The only solution we can see is for this Committee and the Congress as a whole to approve legislation removing VA health care from the discretionary side of the budget process and making annual VA budgets mandatory. The health care system can only operate properly when it knows how much it is going to get and when it is going to get it.
We look forward to working with this Committee in order to begin the process of moving a bill through the House and Senate as soon as possible.
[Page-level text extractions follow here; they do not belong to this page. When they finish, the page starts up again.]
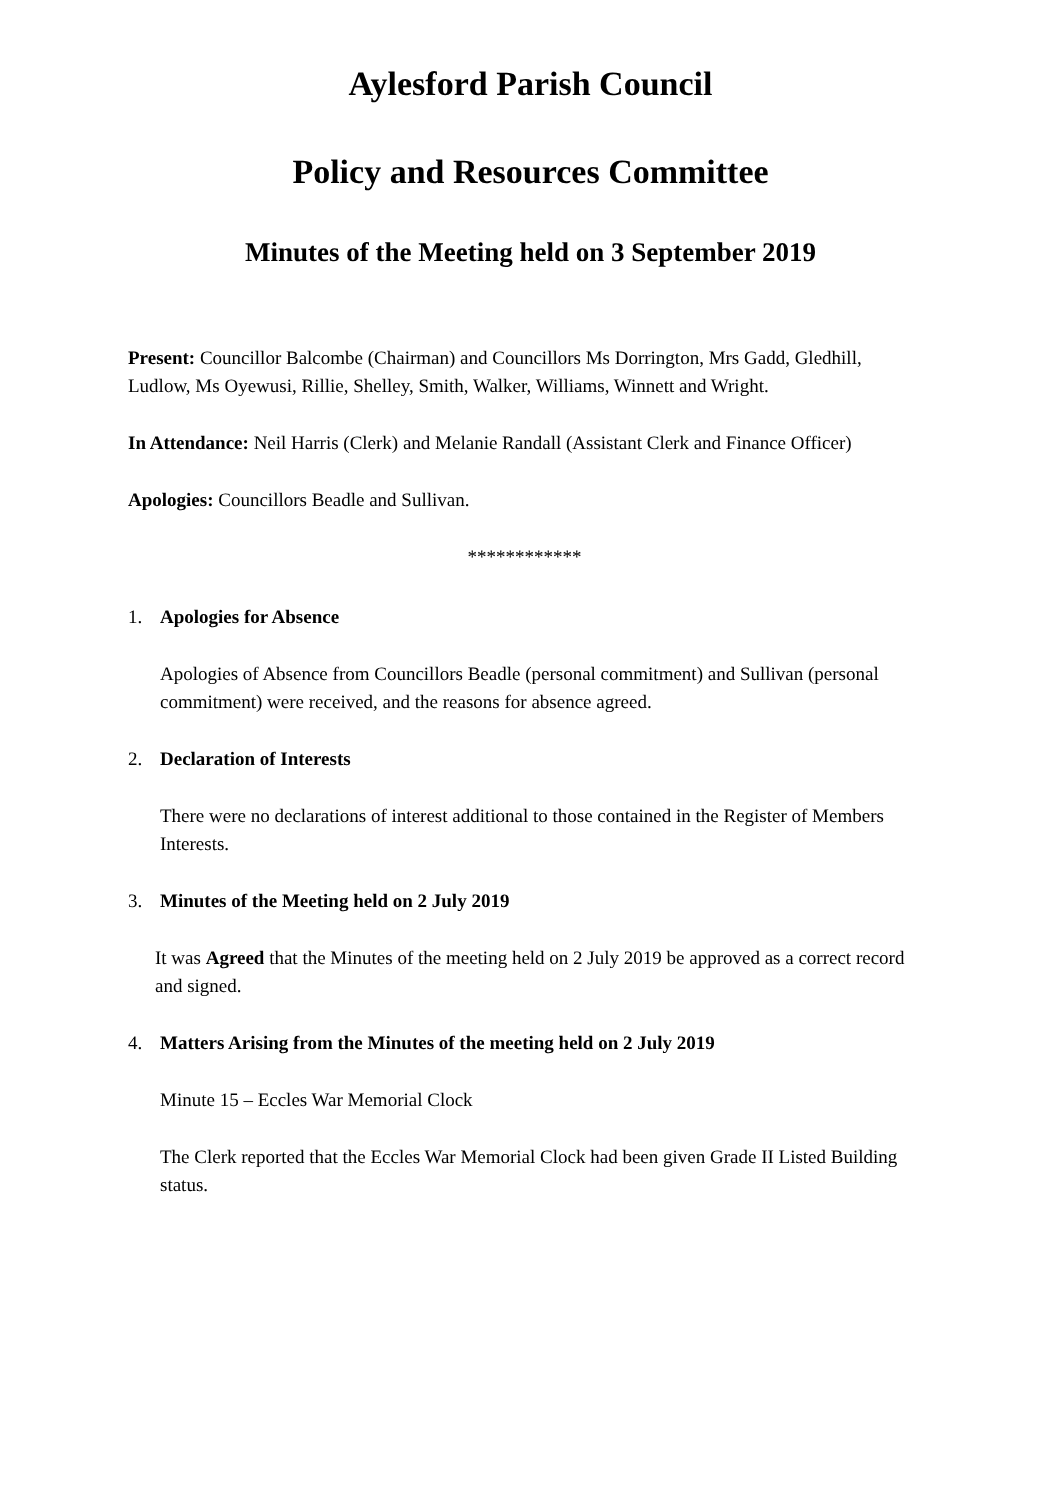Aylesford Parish Council
Policy and Resources Committee
Minutes of the Meeting held on 3 September 2019
Present: Councillor Balcombe (Chairman) and Councillors Ms Dorrington, Mrs Gadd, Gledhill, Ludlow, Ms Oyewusi, Rillie, Shelley, Smith, Walker, Williams, Winnett and Wright.
In Attendance: Neil Harris (Clerk) and Melanie Randall (Assistant Clerk and Finance Officer)
Apologies: Councillors Beadle and Sullivan.
************
1. Apologies for Absence
Apologies of Absence from Councillors Beadle (personal commitment) and Sullivan (personal commitment) were received, and the reasons for absence agreed.
2. Declaration of Interests
There were no declarations of interest additional to those contained in the Register of Members Interests.
3. Minutes of the Meeting held on 2 July 2019
It was Agreed that the Minutes of the meeting held on 2 July 2019 be approved as a correct record and signed.
4. Matters Arising from the Minutes of the meeting held on 2 July 2019
Minute 15 – Eccles War Memorial Clock
The Clerk reported that the Eccles War Memorial Clock had been given Grade II Listed Building status.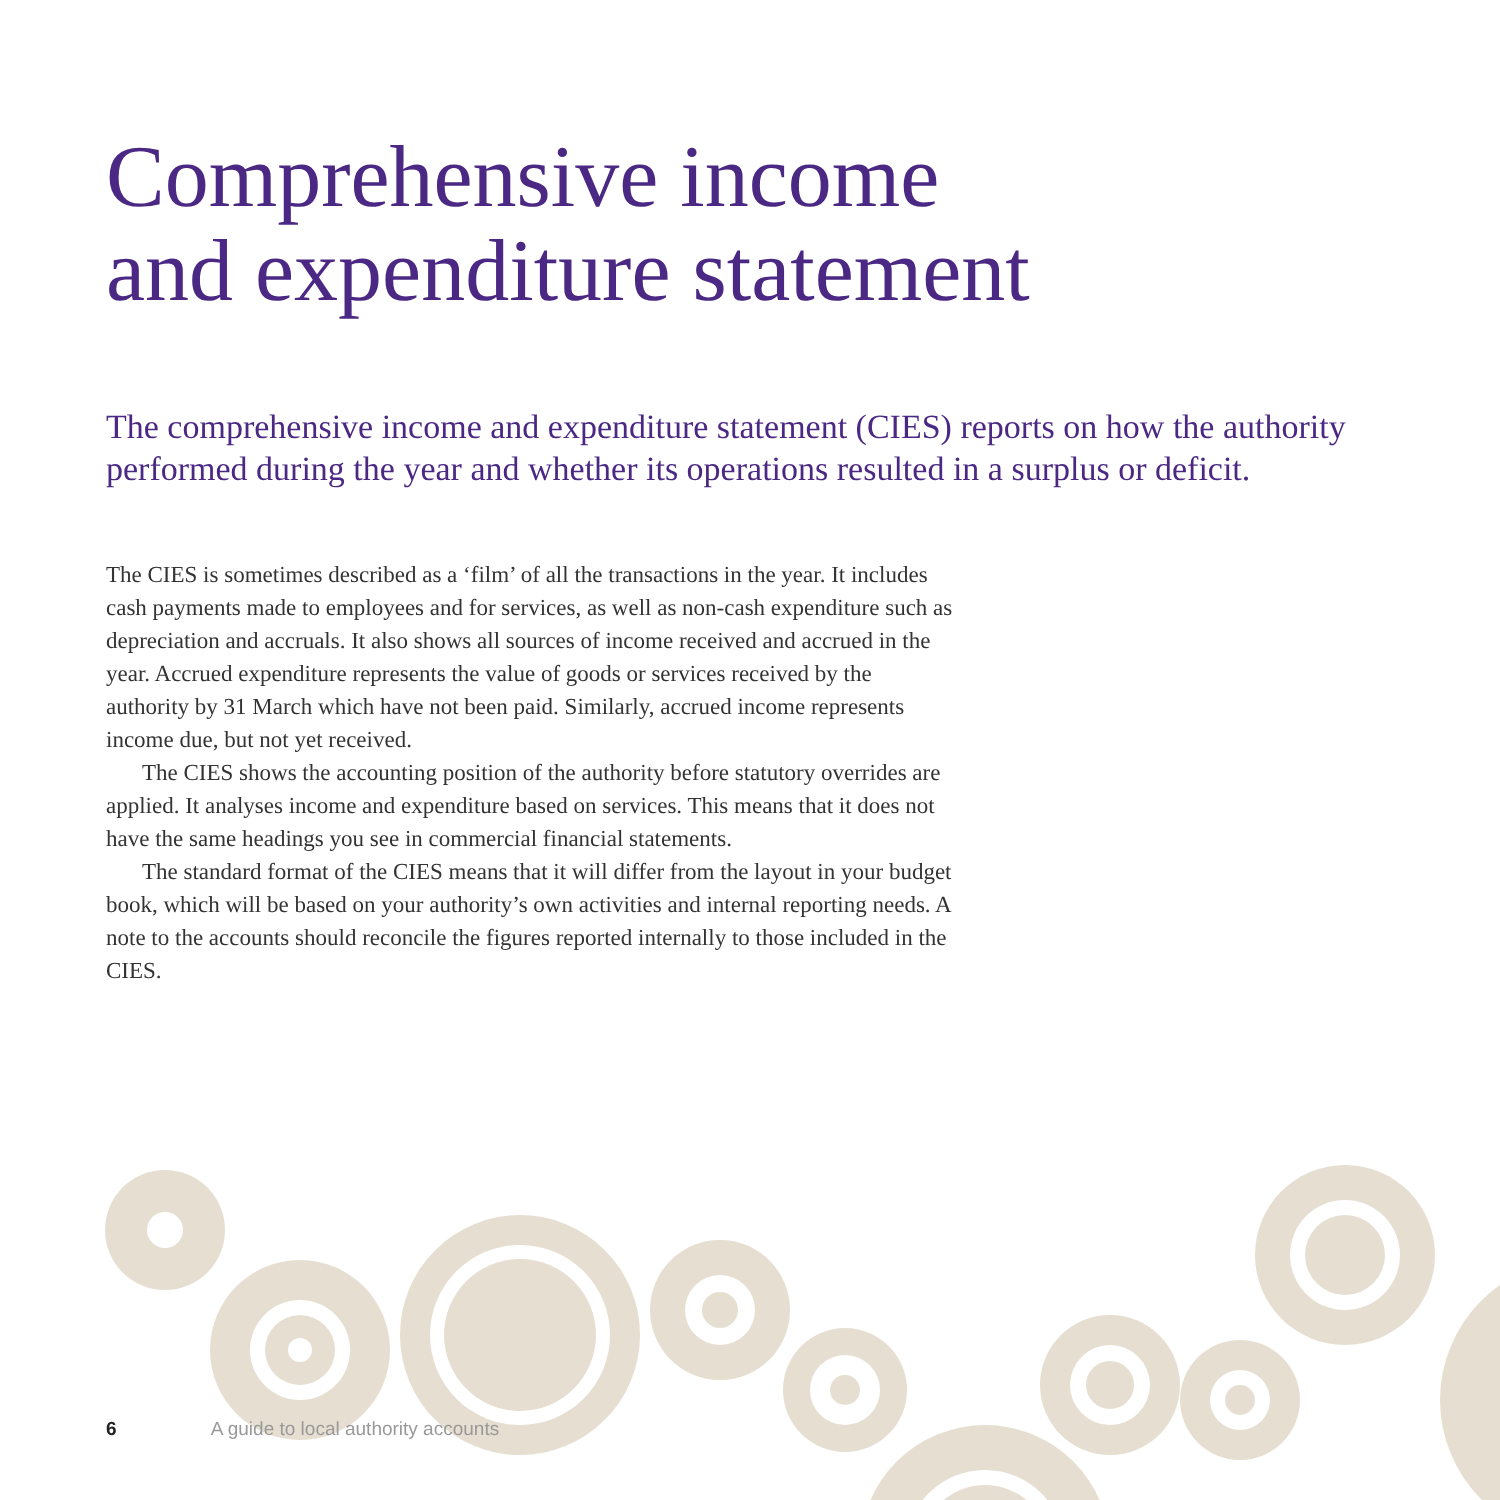Comprehensive income
and expenditure statement
The comprehensive income and expenditure statement (CIES) reports on how the authority performed during the year and whether its operations resulted in a surplus or deficit.
The CIES is sometimes described as a ‘film’ of all the transactions in the year. It includes cash payments made to employees and for services, as well as non-cash expenditure such as depreciation and accruals. It also shows all sources of income received and accrued in the year. Accrued expenditure represents the value of goods or services received by the authority by 31 March which have not been paid. Similarly, accrued income represents income due, but not yet received.
The CIES shows the accounting position of the authority before statutory overrides are applied. It analyses income and expenditure based on services. This means that it does not have the same headings you see in commercial financial statements.
The standard format of the CIES means that it will differ from the layout in your budget book, which will be based on your authority’s own activities and internal reporting needs. A note to the accounts should reconcile the figures reported internally to those included in the CIES.
6 A guide to local authority accounts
This concludes my testimony. I will be happy to answer any questions you may have.

RICHARD B. FULLER

Richard B. Fuller is the National Legislative Director of the Paralyzed Veterans of America (PVA), a non-profit veterans service organization chartered by the United States Congress to represent the interests of its members, veterans with spinal cord injury or dysfunction, and all Americans with disabilities. PVA’s primary legislative focus centers on issues supporting the Department of Veterans Affairs health care system and the specialized services VA provides to PVA members. He is responsible for coordinating the organization’s legislative and oversight activities on all veterans’ benefits and services, as well as oversight on all federal health systems – Medicare and Medicaid – and research activities which benefit veterans as well as all Americans with disabilities.

Mr. Fuller served for eight years on the professional staff of the Committee on Veterans’ Affairs of the U.S. House of Representatives with primary responsibilities in areas of veterans’ health and education legislation. Since 1987, he has worked in the field of public policy and government relations, specializing in health policy for a wide variety of health advocacy, consumer health research and provider non-profit organizations in Washington, DC.

Mr. Fuller was Director of Public Affairs of the House Committee on Veterans’ Affairs from 1979-1981. He served on the professional staff of the Subcommittee on Education, Training and Employment and for the Subcommittee on Hospitals and Health Care until 1987. In 1987, he joined the national government relation’s staff of PVA, serving first as Associate Legislative Director, and then as National Legislative Director. In 1991, he joined a Washington D.C. health care consulting firm representing the public policy and legislative interests of several national medical and research societies, including: the American Federation for Clinical Research; the American Gastroenterological Association; the American Geriatrics Society; and the National Association of Veterans Research and Education Foundations. He returned to PVA in 1993 to lead the organization’s outreach efforts on national and state health-care reform.

Mr. Fuller graduated with a Bachelor of Arts degree from Duke University in 1968. He served in the United States Air Force from 1968-1972, stationed two and one-half years in Vietnam and Southeast Asia as an aircrew Vietnamese linguist with the Air Force Security Service.

Information Required by Rule XI 2(g)(4) of the House of Representatives

Pursuant to Rule XI 2(g)(4) of the House of Representatives, the following information is provided regarding federal grants and contracts.

Fiscal Year 2003

Court of Appeals for Veterans Claims, administered by the Legal Services Corporation — National Veterans Legal Services Program— $220,000 (estimated).

Fiscal Year 2002

Court of Appeals for Veterans Claims, administered by the Legal Services Corporation — National Veterans Legal Services Program— $179,000.

Fiscal Year 2001

Court of Appeals for Veterans Claims, administered by the Legal Services Corporation — National Veterans Legal Services Program— $242,000.